› Por Rodolfo Rabanal
Hubo un tiempo en que Juan Gelman era dueño de un humor irreprimible. Hacia 1970 compartíamos la redacción de Panorama, cuyo deterioro físico era inversamente proporcional al incesante entusiasmo de un equipo de periodistas convencidos de que nuestra tarea tenía sentido. Desde ya, los tiempos señalados –presentes e inmediatamente futuros– eran intensos, interesantes y peligrosos. Juan presidía la sección de Noticias Internacionales, Tomás Eloy Martínez actuaba como director, Ana Basualdo, Osvaldo Soriano y yo, entre otros muchos, aporreábamos el teclado mecánico de las Olivetti color crema sucia produciendo todo tipo de notas, desde las ligerezas de la vida cotidiana hasta los enredos furiosos y conspirativos de la política.

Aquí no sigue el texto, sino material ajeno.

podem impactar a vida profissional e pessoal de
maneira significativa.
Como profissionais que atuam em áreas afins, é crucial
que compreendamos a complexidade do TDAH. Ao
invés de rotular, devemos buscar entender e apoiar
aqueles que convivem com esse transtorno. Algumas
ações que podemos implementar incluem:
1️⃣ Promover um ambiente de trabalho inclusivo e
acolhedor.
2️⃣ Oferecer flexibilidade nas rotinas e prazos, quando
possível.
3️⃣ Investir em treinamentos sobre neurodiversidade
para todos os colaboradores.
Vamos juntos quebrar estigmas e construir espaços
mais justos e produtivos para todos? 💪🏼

A veces, al llegar a la mañana a la oficina de Paraguay y Leandro N. Alem faltaba un escritorio, dos o tres estantes o un par de máquinas de escribir. Hasta algún teléfono roto figuraba en la colección de estropicios. El teléfono roto vive en mi memoria ligado a la imagen de Juan, precisamente. Desde ya, no existían celulares móviles, ni en sueños, por eso la humorada gelmaniana sigue imponiéndoseme como un disparate inspirado de contornos proféticos: de pronto lo vemos moverse por la sala de redacción hablándole a un auricular que llevaba consigo de un lado a otro absolutamente desconectado. La conversación suponía un interlocutor que le cuestionaba la calidad de la audición, ante lo cual Juan protestaba diciendo: “¡es lo que tenemos, ya iremos mejorando...!”.
Recuerdo que Pasquini Durán, miembro especialmente lúcido de aquel equipo, se quebraba de la risa en su silla giratoria.

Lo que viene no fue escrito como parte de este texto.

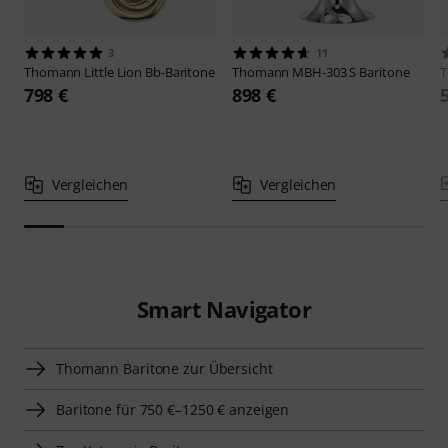
3
11
Thomann
Little Lion Bb-Baritone
Thomann
MBH-303 S Baritone
798 €
898 €
Vergleichen
Vergleichen
Smart Navigator
Thomann Baritone zur Übersicht
Baritone für 750 €–1250 € anzeigen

En otras ocasiones, el humor fermentaba en una especie de poesía jocosa, donde las palabras se distorsionaban para obtener una significación imposible, o bien se jugaba a recitar en idiomas desconocidos (por lo regular en ruso, sueco o finlandés). Juan solía liderar esos empeños adoptando una gestualidad falsamente solemne, como si se tratara de un director de orquesta marcando los tiempos a músicos sin instrumentos en una sala sin gente.

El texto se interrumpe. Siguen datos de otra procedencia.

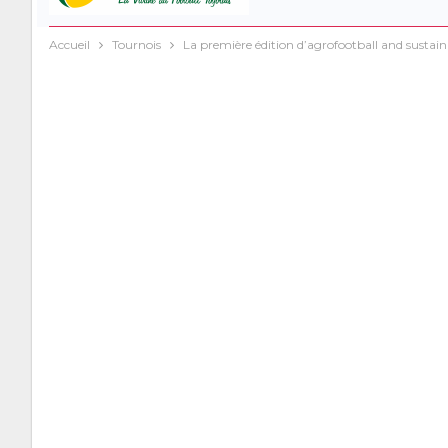
Accueil
Tournois
La première édition d’agrofootball and sustain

Dos años después, supongo que en el ’72, Gelman dejó Panorama para ocuparse del suplemento cultural de La Opinión, que acababa de aparecer. Yo estaba escribiendo una narración cuyo título todavía deploro: “No hago más que recordar”. Pero a Juan le gustó el texto y lo editó en La Opinión pidiéndole a Sábat que me caricaturizara. Todavía guardo esa página, fue mi primer trabajo literario publicado en un medio de importante difusión y ocurrió gracias a Juan.
Yo había leído Gotán y Cólera Buey animado por el estímulo de Raúl González Tuñón, descubridor en cierto modo del joven Juan Gelman y figura rectora en mis años primeros como periodista en la redacción de Clarín. Recuerdo que Gotán fue como husmear la huella de una presa inesperada, ya desde el título, una inversión que recrea con vigor fonético el emblema fiero de algo que es más que música y más que danza.
Después pasó el tiempo, se sumaron los libros, se esfumaron los cuerpos, se perdió la diversión y empezaron los exilios. Volví a encontrarlo en París, probablemente hacia fines de 1982, deambulando por los pasillos de la Unesco donde ambos hacíamos traducciones bajo la dirección del poeta español José María Valverde. Almorzamos cerca de la tumba de Napoleón y hablamos de política y de poesía. Debajo del bigote, todavía entonces oscuro, Juan disimulaba una sonrisa amarga, su humor, ahora algo mellado por el filo de la realidad, brillaba por momentos como una picardía, y a veces como un sarcasmo. Desde ya, fue uno de nuestros pocos grandes poetas, compañero de ruta en mi juventud y uno de mis primeros lectores, y ahora se ha ido. Afortunadamente, la poesía, la voz poética, permanece y durará.